▶ [Task to complete]:
Pull every line of the entries below into your answer without changing a character, and leave out the pictures.

▶ [Recorded data]:

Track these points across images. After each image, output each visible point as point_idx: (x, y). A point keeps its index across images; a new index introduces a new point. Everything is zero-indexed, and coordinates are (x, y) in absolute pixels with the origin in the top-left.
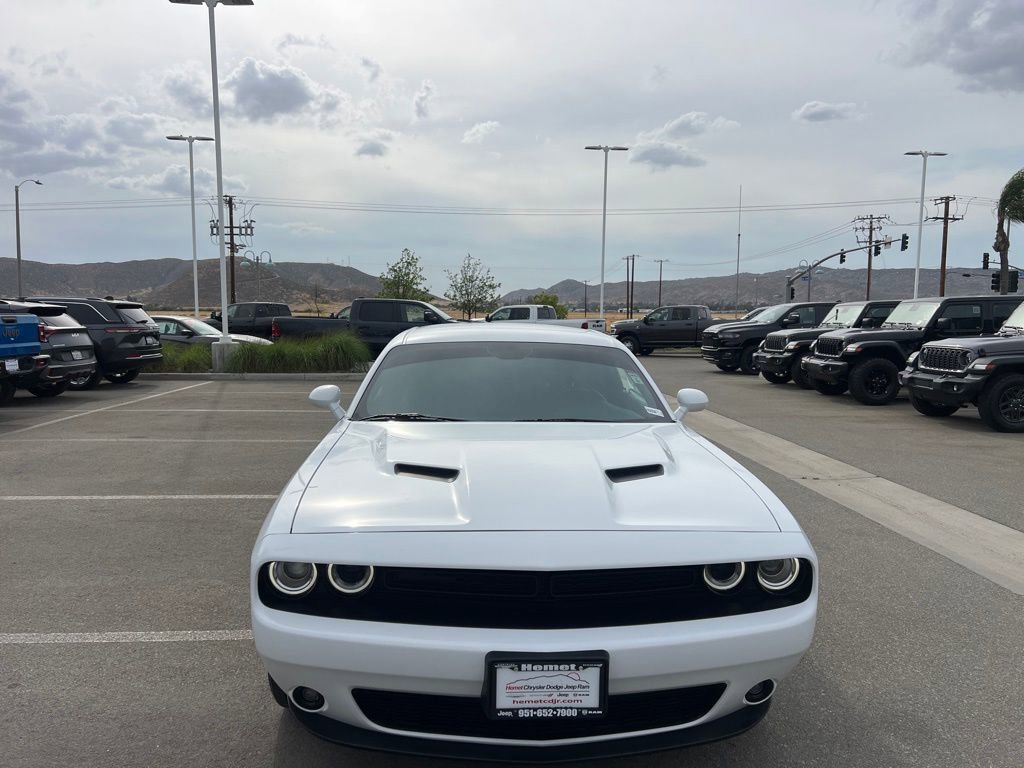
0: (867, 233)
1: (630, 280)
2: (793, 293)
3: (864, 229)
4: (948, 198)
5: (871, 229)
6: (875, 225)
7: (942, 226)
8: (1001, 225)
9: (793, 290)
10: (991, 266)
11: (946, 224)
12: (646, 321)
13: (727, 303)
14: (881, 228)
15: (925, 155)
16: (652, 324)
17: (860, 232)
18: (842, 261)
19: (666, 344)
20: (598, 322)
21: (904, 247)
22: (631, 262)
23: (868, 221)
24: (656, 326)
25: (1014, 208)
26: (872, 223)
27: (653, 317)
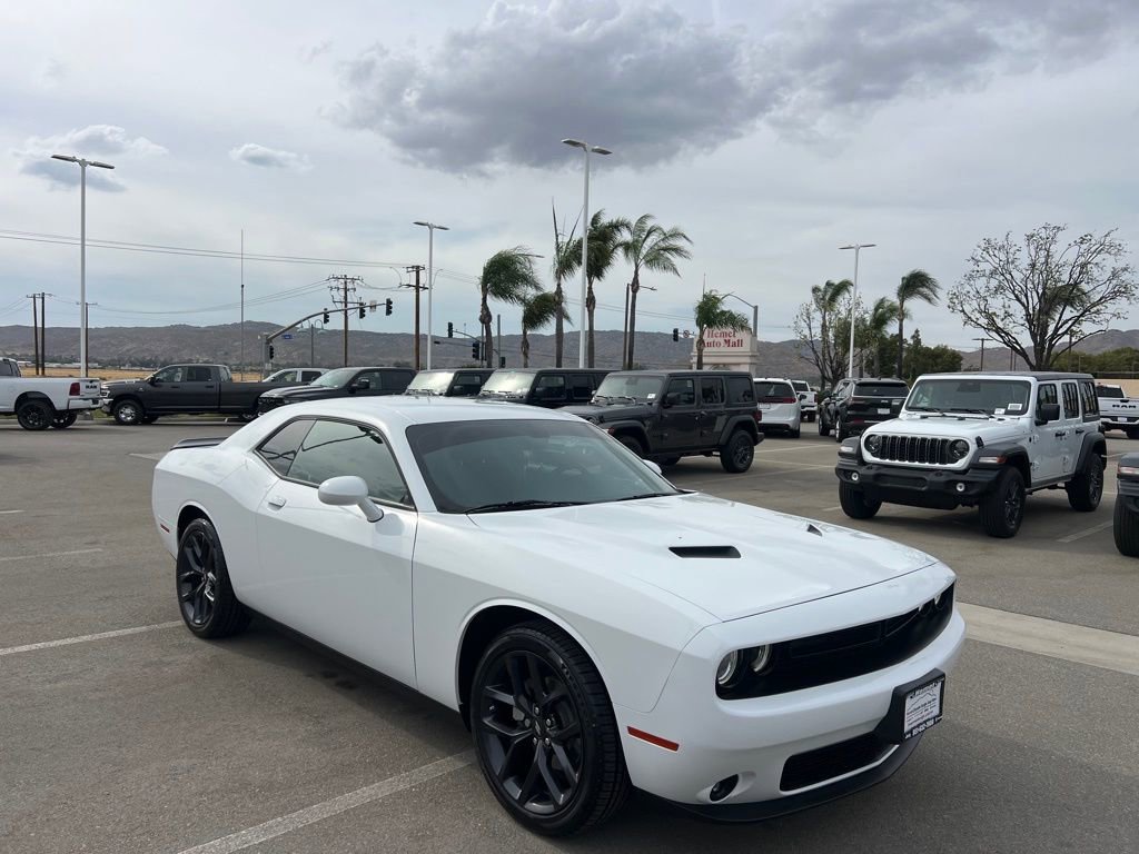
0: (342, 293)
1: (39, 325)
2: (272, 353)
3: (338, 289)
4: (418, 267)
5: (346, 290)
6: (350, 286)
7: (414, 293)
8: (484, 300)
9: (272, 349)
10: (455, 335)
11: (418, 292)
12: (153, 381)
13: (162, 359)
14: (355, 290)
15: (431, 227)
16: (161, 386)
17: (334, 292)
18: (326, 321)
19: (173, 410)
20: (91, 382)
21: (389, 312)
22: (39, 301)
23: (343, 281)
24: (166, 387)
25: (495, 285)
26: (347, 285)
27: (161, 378)
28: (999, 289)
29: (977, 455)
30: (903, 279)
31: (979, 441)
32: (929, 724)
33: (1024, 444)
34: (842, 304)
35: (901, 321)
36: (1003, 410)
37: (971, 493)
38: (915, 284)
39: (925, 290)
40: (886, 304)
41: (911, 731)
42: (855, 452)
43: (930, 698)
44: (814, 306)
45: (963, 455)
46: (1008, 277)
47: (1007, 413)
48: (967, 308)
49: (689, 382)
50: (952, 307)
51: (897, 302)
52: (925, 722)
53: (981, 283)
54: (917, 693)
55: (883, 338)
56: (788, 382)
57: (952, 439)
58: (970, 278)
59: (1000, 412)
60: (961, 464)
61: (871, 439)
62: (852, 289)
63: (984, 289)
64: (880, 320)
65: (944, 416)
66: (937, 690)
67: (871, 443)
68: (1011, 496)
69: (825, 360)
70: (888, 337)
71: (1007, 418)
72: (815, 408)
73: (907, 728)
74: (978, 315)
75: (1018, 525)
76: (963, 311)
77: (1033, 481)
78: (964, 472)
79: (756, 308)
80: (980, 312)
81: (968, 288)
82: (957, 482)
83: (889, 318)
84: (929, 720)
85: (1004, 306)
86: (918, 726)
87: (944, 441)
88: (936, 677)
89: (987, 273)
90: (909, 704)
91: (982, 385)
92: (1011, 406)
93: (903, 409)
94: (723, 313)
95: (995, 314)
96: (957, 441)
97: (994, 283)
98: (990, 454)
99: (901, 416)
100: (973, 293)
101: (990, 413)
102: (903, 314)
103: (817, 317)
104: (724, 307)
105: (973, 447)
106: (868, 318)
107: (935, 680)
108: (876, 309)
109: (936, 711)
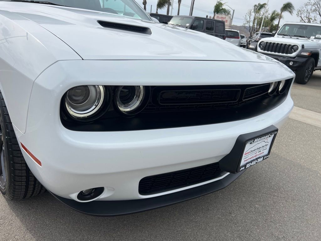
28: (315, 10)
29: (301, 52)
30: (284, 5)
31: (303, 46)
32: (259, 160)
33: (319, 50)
34: (262, 11)
35: (280, 19)
36: (314, 37)
37: (295, 65)
38: (287, 7)
39: (289, 10)
40: (276, 12)
41: (245, 166)
42: (255, 48)
43: (264, 144)
44: (253, 10)
45: (295, 51)
46: (319, 6)
47: (315, 38)
48: (302, 16)
49: (202, 21)
50: (298, 15)
51: (280, 12)
52: (257, 159)
53: (309, 7)
54: (256, 140)
55: (272, 25)
56: (238, 31)
57: (292, 44)
58: (306, 5)
59: (312, 37)
60: (293, 55)
61: (262, 43)
62: (266, 6)
63: (310, 10)
64: (273, 19)
65: (291, 38)
66: (270, 139)
67: (261, 45)
68: (309, 69)
69: (252, 30)
70: (274, 25)
71: (315, 40)
72: (246, 44)
73: (243, 163)
74: (305, 18)
75: (308, 80)
76: (301, 17)
77: (318, 65)
78: (294, 58)
79: (234, 10)
80: (307, 17)
81: (305, 8)
82: (290, 61)
83: (276, 18)
84: (260, 158)
85: (314, 17)
86: (251, 162)
87: (290, 45)
88: (272, 132)
89: (312, 4)
90: (248, 147)
91: (308, 27)
92: (317, 36)
93: (276, 35)
94: (223, 9)
95: (311, 18)
96: (294, 46)
97: (314, 8)
98: (306, 51)
99: (275, 36)
100: (306, 10)
101: (309, 38)
102: (281, 17)
103: (253, 14)
104: (224, 7)
105: (300, 48)
106: (269, 16)
107: (271, 133)
108: (272, 14)
109: (266, 152)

▶ [Response to the exercise]:
Track these points across images. After each image, output each visible point as point_idx: (x, y). A point keeps its index across images; a new index introduces a new point. Everything is zero-indexed, and coordinates are (x, y) in absolute pixels with the origin in the top-left.
0: (867, 233)
1: (630, 280)
2: (793, 293)
3: (864, 229)
4: (948, 198)
5: (871, 229)
6: (875, 225)
7: (942, 226)
8: (1001, 225)
9: (793, 290)
10: (991, 266)
11: (946, 224)
12: (646, 321)
13: (727, 303)
14: (881, 228)
15: (925, 155)
16: (652, 324)
17: (860, 232)
18: (842, 261)
19: (666, 344)
20: (598, 322)
21: (904, 247)
22: (631, 262)
23: (868, 221)
24: (656, 326)
25: (1014, 208)
26: (872, 223)
27: (653, 317)
0: (342, 293)
1: (39, 325)
2: (272, 353)
3: (338, 289)
4: (418, 267)
5: (346, 290)
6: (350, 286)
7: (414, 293)
8: (484, 300)
9: (272, 349)
10: (455, 335)
11: (418, 292)
12: (153, 381)
13: (162, 359)
14: (355, 290)
15: (431, 227)
16: (161, 386)
17: (334, 292)
18: (326, 321)
19: (173, 410)
20: (91, 382)
21: (389, 312)
22: (39, 301)
23: (343, 281)
24: (166, 387)
25: (495, 285)
26: (347, 285)
27: (161, 378)
28: (999, 289)
29: (977, 455)
30: (903, 279)
31: (979, 441)
32: (929, 724)
33: (1024, 444)
34: (842, 304)
35: (901, 321)
36: (1003, 410)
37: (971, 493)
38: (915, 284)
39: (925, 290)
40: (886, 304)
41: (911, 731)
42: (855, 452)
43: (930, 698)
44: (814, 306)
45: (963, 455)
46: (1008, 277)
47: (1007, 413)
48: (967, 308)
49: (689, 382)
50: (952, 307)
51: (897, 302)
52: (925, 722)
53: (981, 283)
54: (917, 693)
55: (883, 338)
56: (788, 382)
57: (952, 439)
58: (970, 278)
59: (1000, 412)
60: (961, 464)
61: (871, 439)
62: (852, 289)
63: (984, 289)
64: (880, 320)
65: (944, 416)
66: (937, 690)
67: (871, 443)
68: (1011, 496)
69: (825, 360)
70: (888, 337)
71: (1007, 418)
72: (815, 408)
73: (907, 728)
74: (978, 315)
75: (1018, 525)
76: (963, 311)
77: (1033, 481)
78: (964, 472)
79: (756, 308)
80: (980, 312)
81: (968, 288)
82: (957, 482)
83: (889, 318)
84: (929, 720)
85: (1004, 306)
86: (918, 726)
87: (944, 441)
88: (936, 677)
89: (987, 273)
90: (909, 704)
91: (982, 385)
92: (1011, 406)
93: (903, 409)
94: (723, 313)
95: (995, 314)
96: (957, 441)
97: (994, 283)
98: (990, 454)
99: (901, 416)
100: (973, 293)
101: (990, 413)
102: (903, 314)
103: (817, 317)
104: (724, 307)
105: (973, 447)
106: (868, 318)
107: (935, 680)
108: (876, 309)
109: (936, 711)
28: (315, 10)
29: (301, 52)
30: (284, 5)
31: (303, 46)
32: (259, 160)
33: (319, 50)
34: (262, 11)
35: (280, 19)
36: (314, 37)
37: (295, 65)
38: (287, 7)
39: (289, 10)
40: (276, 12)
41: (245, 166)
42: (255, 48)
43: (264, 144)
44: (253, 10)
45: (295, 51)
46: (319, 6)
47: (315, 38)
48: (302, 16)
49: (202, 21)
50: (298, 15)
51: (280, 12)
52: (257, 159)
53: (309, 7)
54: (256, 140)
55: (272, 25)
56: (238, 31)
57: (292, 44)
58: (306, 5)
59: (312, 37)
60: (293, 55)
61: (262, 43)
62: (266, 6)
63: (310, 10)
64: (273, 19)
65: (291, 38)
66: (270, 139)
67: (261, 45)
68: (309, 69)
69: (252, 30)
70: (274, 25)
71: (315, 40)
72: (246, 44)
73: (243, 163)
74: (305, 18)
75: (308, 80)
76: (301, 17)
77: (318, 65)
78: (294, 58)
79: (234, 10)
80: (307, 17)
81: (305, 8)
82: (290, 61)
83: (276, 18)
84: (260, 158)
85: (314, 17)
86: (251, 162)
87: (290, 45)
88: (272, 132)
89: (312, 4)
90: (248, 147)
91: (308, 27)
92: (317, 36)
93: (276, 35)
94: (223, 9)
95: (311, 18)
96: (294, 46)
97: (314, 8)
98: (306, 51)
99: (275, 36)
100: (306, 10)
101: (309, 38)
102: (281, 17)
103: (253, 14)
104: (224, 7)
105: (300, 48)
106: (269, 16)
107: (271, 133)
108: (272, 14)
109: (266, 152)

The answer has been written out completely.